_TEXTO FORNECIDO:_
>>>>>

Na maioria das vezes, tento me expressar com algumas coisas pela internet ou pontuar quando vejo alguém falando, negando as mortes. Tento falar de uma forma educada mas, por dentro, estou borbulhando, querendo soltar os cachorros. Tento não passar de uma forma muito agressiva, apesar de que já aconteceu algumas vezes. 

Sei que o pensamento negacionista que tem ocorrido é uma coisa coletiva, então às vezes eu tenho medo de pegar essa coisa com o coletivo, essa raiva do pensamento coletivo e jogar em cima de uma pessoa só. Por isso, estou tentando controlar minha animosidade, como diria Karol Conká.Outro sentimento que vivi é uma desesperança. Essa minha raiva às vezes some e dá lugar a essa apatia, tipo deixa aí, esquece, não tem mais jeito, o mundo é isso mesmo. Mas daí a dois, três dias,quando vejo algo que é muito inadmissível para o meu pensamento, vem essa explosão dentro de mim. Tem um ciclo. Primeiro fico com muita raiva quando vejo algum noticiário ou alguém alimentando esse pensamento negacionista. Depois eu fico apática porque eu sei que, sozinha, não consigo resolver uma coisa que é coletiva. Às vezes, vêm algumas notícias de esperança. Na época que começamos a vacinar, eu fiquei muito feliz. Pensei: ‘ah, finalmente vai acabar esse pesadelo’. Mas aí volta  a raiva, a apatia, tudo”. 

*Nome fictício

‘Foi na pandemia que senti o que de fato era raiva’, diz brasileira que vive em Portugal

A estudante Maria Colares, 23 anos, tem vivido situações de raiva ao acompanhar de perto a situação política e sanitária em dois países. Além do Brasil, onde nasceu, ela mora no Porto, em Portugal, onde faz faculdade. 

“A raiva continua sendo o sentimento predominante em relação ao contexto pandêmico. Geralmente vem atrelada a uma náusea sem causa aparente, um nervosismo. Existem também diferentes objetos da raiva. Às vezes, sinto raiva de mim mesma por não conseguir fazer alguma coisa, ou raiva da própria situação, ou raiva também das pessoas que não respeitaram e/ou continuam desrespeitando a seriedade da conjuntura.

<<<<<

Copie, sem nenhuma alteração, o trecho do texto sobre a raiva na pandemia que vai de "A estudante Maria" até "seriedade da conjuntura.", incluindo essas palavras. As linhas que vêm depois deste texto não são necessárias.

_MATERIAL FORNECIDO:_
>>>>>

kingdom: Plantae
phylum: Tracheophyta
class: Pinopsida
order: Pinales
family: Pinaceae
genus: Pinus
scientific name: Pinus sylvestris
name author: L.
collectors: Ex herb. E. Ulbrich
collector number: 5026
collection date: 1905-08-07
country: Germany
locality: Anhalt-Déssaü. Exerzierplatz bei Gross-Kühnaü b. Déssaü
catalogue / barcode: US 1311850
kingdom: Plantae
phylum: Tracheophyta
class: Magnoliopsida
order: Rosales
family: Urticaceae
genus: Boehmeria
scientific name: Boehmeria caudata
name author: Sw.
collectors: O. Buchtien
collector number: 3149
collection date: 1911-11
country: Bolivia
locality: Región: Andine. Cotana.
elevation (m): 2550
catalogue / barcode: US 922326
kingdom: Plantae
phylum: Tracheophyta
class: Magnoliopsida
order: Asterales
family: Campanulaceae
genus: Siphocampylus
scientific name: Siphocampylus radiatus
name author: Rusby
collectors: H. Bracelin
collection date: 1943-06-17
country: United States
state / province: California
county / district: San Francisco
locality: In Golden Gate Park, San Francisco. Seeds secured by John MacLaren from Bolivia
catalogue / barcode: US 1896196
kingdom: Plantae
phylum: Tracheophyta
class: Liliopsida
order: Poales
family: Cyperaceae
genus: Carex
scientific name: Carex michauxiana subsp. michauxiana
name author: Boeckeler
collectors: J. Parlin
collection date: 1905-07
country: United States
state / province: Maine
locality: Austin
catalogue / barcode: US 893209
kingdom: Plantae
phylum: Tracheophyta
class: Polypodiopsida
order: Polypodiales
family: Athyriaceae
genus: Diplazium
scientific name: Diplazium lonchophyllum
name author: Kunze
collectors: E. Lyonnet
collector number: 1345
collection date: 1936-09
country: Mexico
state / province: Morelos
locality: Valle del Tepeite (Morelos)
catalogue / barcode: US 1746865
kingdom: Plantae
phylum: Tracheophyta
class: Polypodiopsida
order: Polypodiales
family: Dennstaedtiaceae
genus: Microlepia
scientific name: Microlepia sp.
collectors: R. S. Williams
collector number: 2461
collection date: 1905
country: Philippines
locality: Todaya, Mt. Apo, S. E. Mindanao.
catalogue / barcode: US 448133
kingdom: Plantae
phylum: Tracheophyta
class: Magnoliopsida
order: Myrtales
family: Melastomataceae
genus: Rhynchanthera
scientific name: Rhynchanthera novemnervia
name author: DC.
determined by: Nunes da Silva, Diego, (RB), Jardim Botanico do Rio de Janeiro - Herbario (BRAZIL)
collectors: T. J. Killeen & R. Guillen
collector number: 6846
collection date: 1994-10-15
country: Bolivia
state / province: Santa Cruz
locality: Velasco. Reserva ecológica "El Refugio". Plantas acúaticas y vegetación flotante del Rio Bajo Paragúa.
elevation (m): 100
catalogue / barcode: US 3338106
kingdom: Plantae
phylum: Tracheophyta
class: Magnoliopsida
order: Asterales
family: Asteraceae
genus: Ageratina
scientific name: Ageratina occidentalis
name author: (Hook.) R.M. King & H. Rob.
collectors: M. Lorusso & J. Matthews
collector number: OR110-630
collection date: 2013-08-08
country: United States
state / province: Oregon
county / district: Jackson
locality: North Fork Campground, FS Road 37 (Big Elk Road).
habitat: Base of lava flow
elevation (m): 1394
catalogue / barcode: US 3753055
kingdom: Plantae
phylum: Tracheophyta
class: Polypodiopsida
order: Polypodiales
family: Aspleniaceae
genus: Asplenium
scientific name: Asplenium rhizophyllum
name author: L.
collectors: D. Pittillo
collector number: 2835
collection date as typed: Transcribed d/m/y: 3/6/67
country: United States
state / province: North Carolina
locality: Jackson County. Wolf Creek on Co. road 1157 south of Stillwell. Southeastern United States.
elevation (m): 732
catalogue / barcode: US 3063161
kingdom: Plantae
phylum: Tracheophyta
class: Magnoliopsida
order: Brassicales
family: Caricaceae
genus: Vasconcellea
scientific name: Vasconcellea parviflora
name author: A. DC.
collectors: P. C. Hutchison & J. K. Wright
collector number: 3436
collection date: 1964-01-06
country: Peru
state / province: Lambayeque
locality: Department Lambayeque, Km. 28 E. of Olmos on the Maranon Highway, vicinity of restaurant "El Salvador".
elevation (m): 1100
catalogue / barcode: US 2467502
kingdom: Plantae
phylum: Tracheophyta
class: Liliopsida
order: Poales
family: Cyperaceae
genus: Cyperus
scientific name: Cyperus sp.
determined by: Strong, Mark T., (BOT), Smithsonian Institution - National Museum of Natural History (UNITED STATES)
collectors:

<<<<<

_RESPOSTA DO EXERCÍCIO:_
A estudante Maria Colares, 23 anos, tem vivido situações de raiva ao acompanhar de perto a situação política e sanitária em dois países. Além do Brasil, onde nasceu, ela mora no Porto, em Portugal, onde faz faculdade. 

“A raiva continua sendo o sentimento predominante em relação ao contexto pandêmico. Geralmente vem atrelada a uma náusea sem causa aparente, um nervosismo. Existem também diferentes objetos da raiva. Às vezes, sinto raiva de mim mesma por não conseguir fazer alguma coisa, ou raiva da própria situação, ou raiva também das pessoas que não respeitaram e/ou continuam desrespeitando a seriedade da conjuntura.